St. Gianna was pregnant with Gianna Emanuela when doctors discovered a benign but painful tumor in her uterus that could have hurt her unborn child. Of the options presented her, she chose surgery to remove only the tumor — the option that was riskiest for her own life, but that offered the greatest chance of protecting the baby.

She and the baby survived the surgery, and seven months later, Gianna Emanuela was born April 21, 1962, via cesarean section. St. Gianna developed an infection from the delivery, fell ill and died a painful death at home a week later. She was 39.

She may have had a premonition she would die in childbirth. She famously told her husband shortly before Gianna Emanuela was born, “If you must decide between me and the child, do not hesitate: Choose the child; I insist on it.”

While St. Gianna is known for choosing to save her baby’s life at the expense of her own, it was her six-year marriage to Pietro Molla that Pope St. John Paul II highlighted at her canonization in May 2004. He called her a “simple but … significant messenger of divine love” and quoted a letter she wrote her husband a few days before their marriage: “Love is the most beautiful sentiment the Lord has put into the soul of men and women.”

As her father’s companion, Molla witnessed his suffering, first from his wife’s death, and second, from the death of his 6-year-old daughter, Mariolina, two years later. In his later years, he also suffered physically.
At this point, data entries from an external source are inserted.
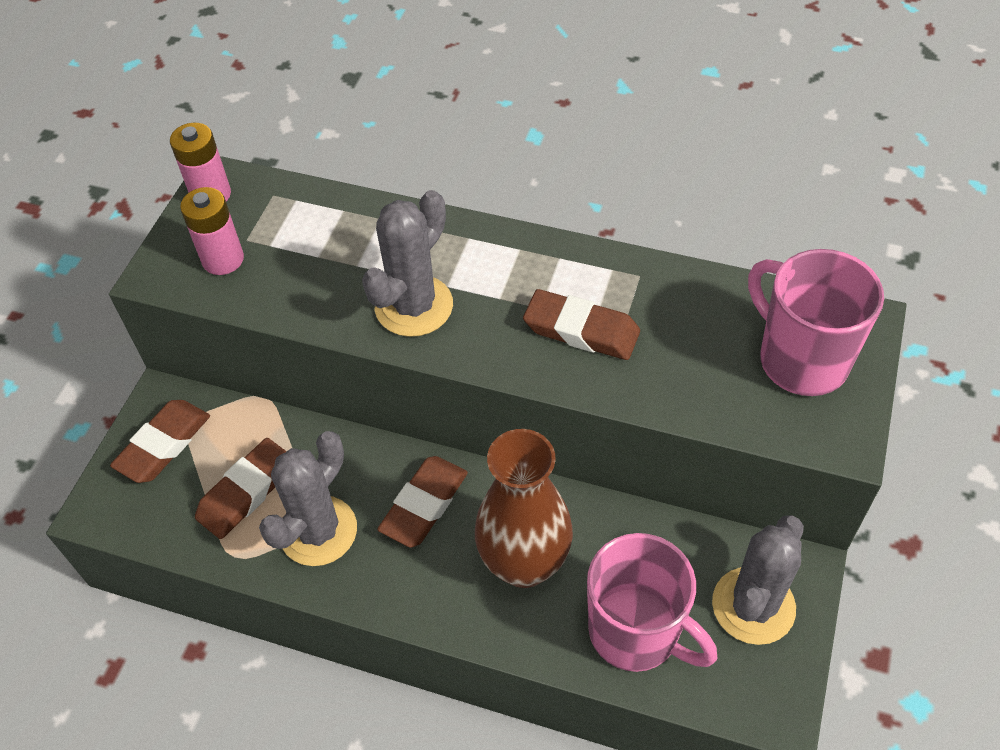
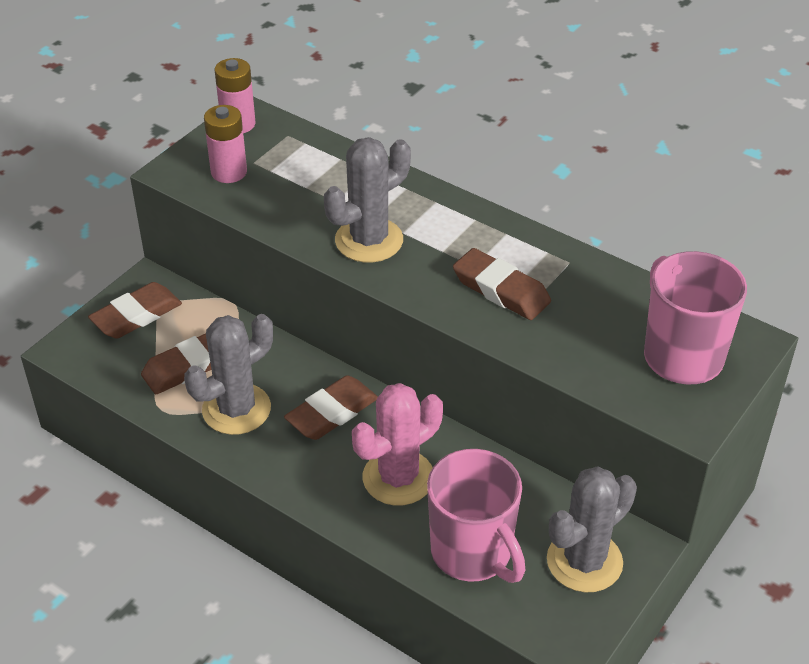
camera: 15 degrees right, 10 degrees down
(524, 564) = (398, 478): brown vase -> pink cactus

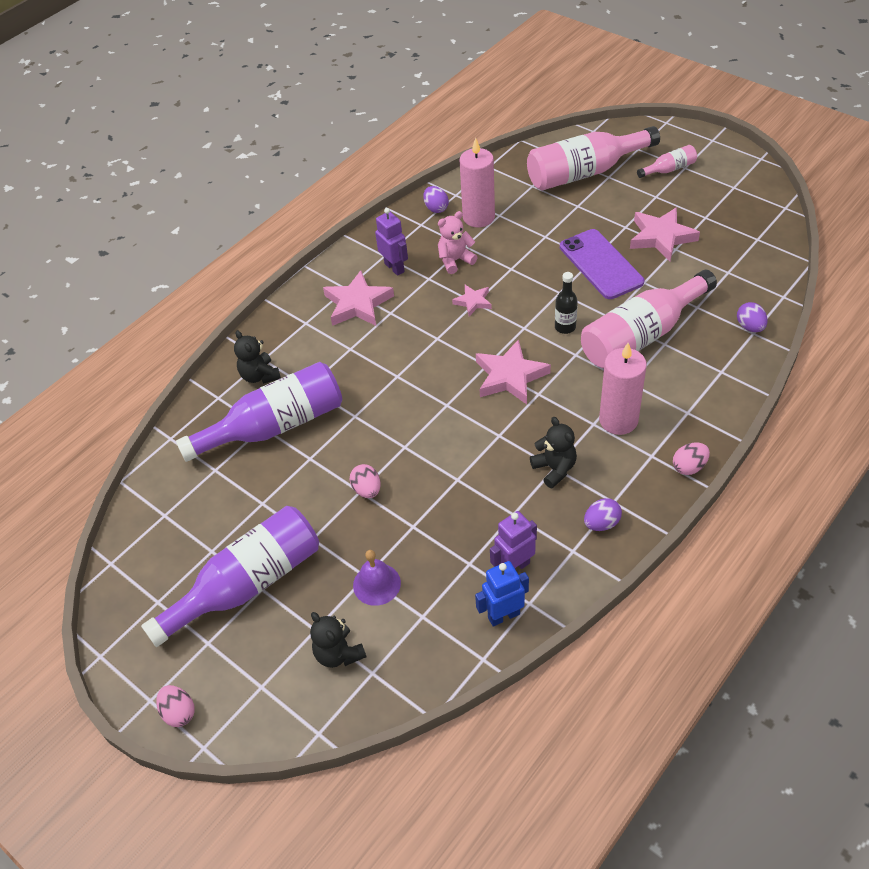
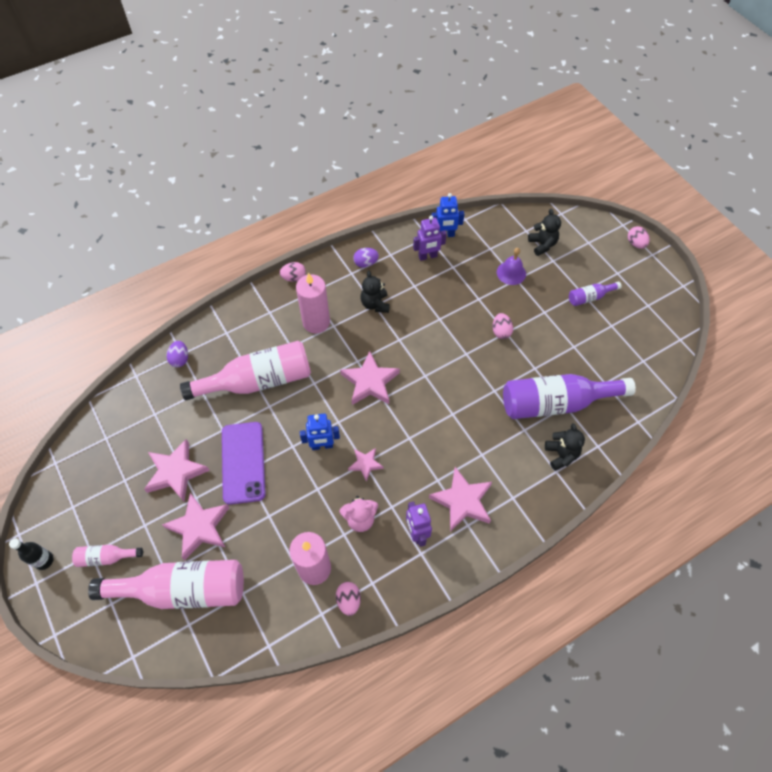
camera: 165 degrees left, 10 degrees up
(248, 584) = (590, 297): purple bottle -> purple bottle, size x0.46
(436, 208) = (349, 600): purple egg -> pink egg
(528, 302) = (322, 446): none -> blue robot
(565, 327) = (307, 410): black bottle -> black bottle (44, 560)
(604, 210) = (199, 527): none -> pink star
However, he told her often that eternity would not be enough for him to thank the Lord for the graces he received, particularly being able to witness his wife’s canonization.

“My mom and my dad each taught me about the way of the cross,” and that it should be embraced with joy, because it is closely connected to the resurrection, Molla said.

Approaching suffering in that way and accepting God’s will, even without understanding it, “is the only way which allows us to give a full and complete meaning to our lives,” Molla said.

“My saint parents taught me that the way of the cross is certainly the way of joy, of the most true and fruitful happiness,” she said.

The symposium was sponsored by Gianna Homes, Minnetonka-based memory care residences named for St. Gianna, as well as the Order of Malta’s Minnesota delegation, Catholic Medical Association, Curatio, Minnesota Catholic Conference, and the Archdiocese of St. Paul and Minneapolis.

Other speakers were Little Sisters of the Poor local superior Mother Maria Francis; Dr. Tod Worner, physician and clinical instructor at Abbott Northwestern Hospital in Minneapolis; Susan Windley-Daoust, associate professor of theology at St. Mary’s University of Minnesota in Winona; and Michael Degnan, professor of philosophy at the University of St. Thomas.

The morning event was held at the University of St. Thomas and included Mass at the St. Paul Seminary chapel celebrated by Bishop Andrew Cozzens. The symposium raised funds for the St. Gianna Beretta Molla International Center in Mesero, Italy, where St. Gianna lived.